Django Reloaded
Par Philippe Desmond
Dreamophone https://www.socadisc.com/
Yoann Kempst : guitare/ Benjamin Blackstone : guitare https://www.instagram.com/djangoreloaded/
Mais que se passe-t-il autour de Django Reinhardt, en ce moment on ne compte plus les hommages, les re-visites, les détournements parfois. Disparu en 1953 le légendaire guitariste compositeur n’a jamais été aussi présent, comme si on ne réalisait que maintenant l’importance qu’il a eue.
Quand j’ai reçu cet album – le premier du duo – en voyant la pochette j’ai cru que Django avait été repris en musique métal ! « Un cyborg style Terminator nous explique Yoann, qui traduit sa puissance physique et sa résilience, révolutionnant la technique instrumentale après son accident, qui a fait face à l’occupation nazie » ; « Un précurseur qui avait une approche futuriste de la guitare » précise Benjamin.
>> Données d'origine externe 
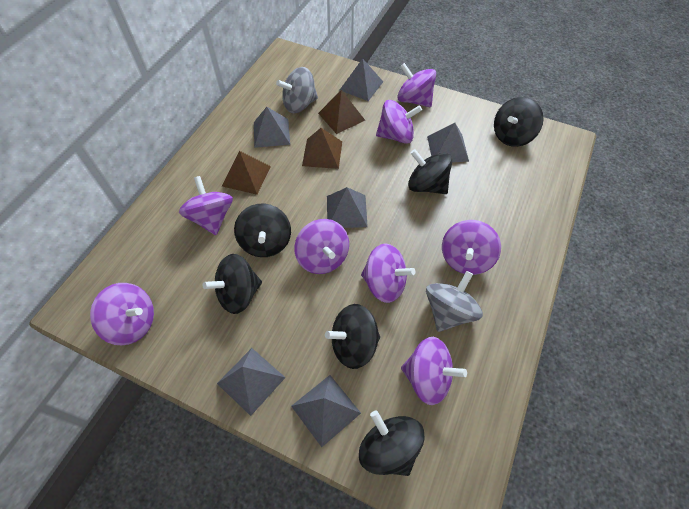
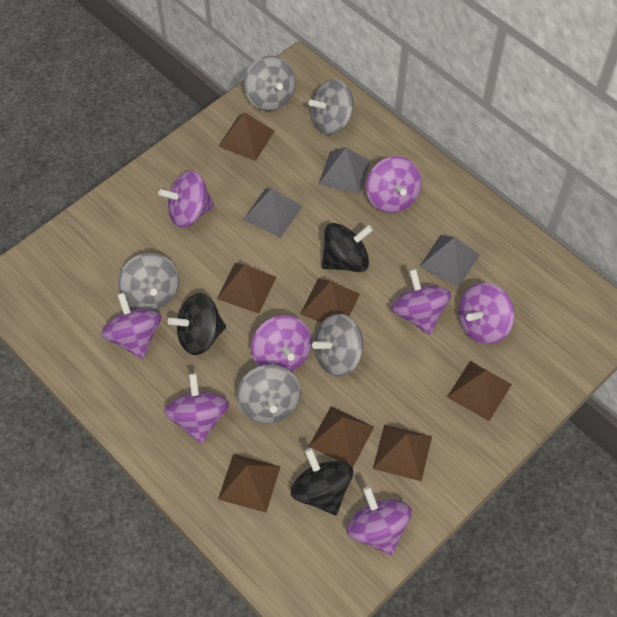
black spinning top: 6 -> 3
brown pyramid: 3 -> 7
grey pyramid: 6 -> 3
grey spinning top: 2 -> 5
Un « simple » duo de guitare acoustique sans effet ni ampli démesuré. Django est là sans vraiment y être, une seule de ses compositions figure ici, « Duke and Dukie », le reste est un exercice, un hommage autour de son style toujours aussi vivant avec un éclairage contemporain et un répertoire inhabituel. La formule duo facilite le dialogue, les duels, les surenchères, les enchevêtrements détaille même Benjamin. En effet cela s’entend.
Album plein de surprises avec un démarrage rapide pour « La poupée qui tousse », une composition de Benjamin, le gipsy est bien là avec sa pompe rythmique d’un côté, sa verve mélodique de l’autre. Django rode…
Mais voilà une mélodie connue, celle de « Black or White » d’un certain Michael Jackson du gipsy-pop oserais-je dire ; eux ils ont osé le faire et ça marche, c’est même très cool. Nos deux lascars, tout en étant respectueux du Maître, l’emmenent avec eux dans d’autres univers qu’il n’a pas eu le temps de connaître ; il n’aurait eu que 73 ans quand en 1983 est sorti « Maniac » pour la comédie musicale « Flashdance » ; qui sait, il aurait peut-être adapté ce titre lui qui en 1940 avait innové et surpris avec « Rythme Futur ».
Culottés nos deux amis, ils djangoïsent Céline Dion avec « Ne partez pas sans moi » la première fois que j’écoute une chanson d’elle jusqu’au bout… La mélodie chantée à la guitare me va beaucoup mieux.
Les amateurs rigoureux du Hot Club de France trouveront leur compte avec une version très speed de « The Cheik of Araby » proche de l’originale. Et oui nos deux musiciens respectent le passé, à leur manière. Mais ils ne peuvent s’empêcher de faire des facéties, ils sont allés chercher Johnny, notre Johnny avec « Que je t’aime » ; oui en duo alors que notre idole des jeunes et des moins jeunes à la fin de sa carrière la jouait en formule symphonique (je l’ai vu à Bordeaux en 2014 avec l’Orchestre de l’Opéra local) ; très intime et poignante la version du duo.
Rien ne les arrête, même pas Mozart et un « Adagio » bien andante. Les compositions originales sont elles aussi de qualité, il faut le souligner.
Et Django dans tout ça où est-il ? Au-dessus, attentif et bienveillant car il reste présent musicalement. Une certaine prouesse que cet album.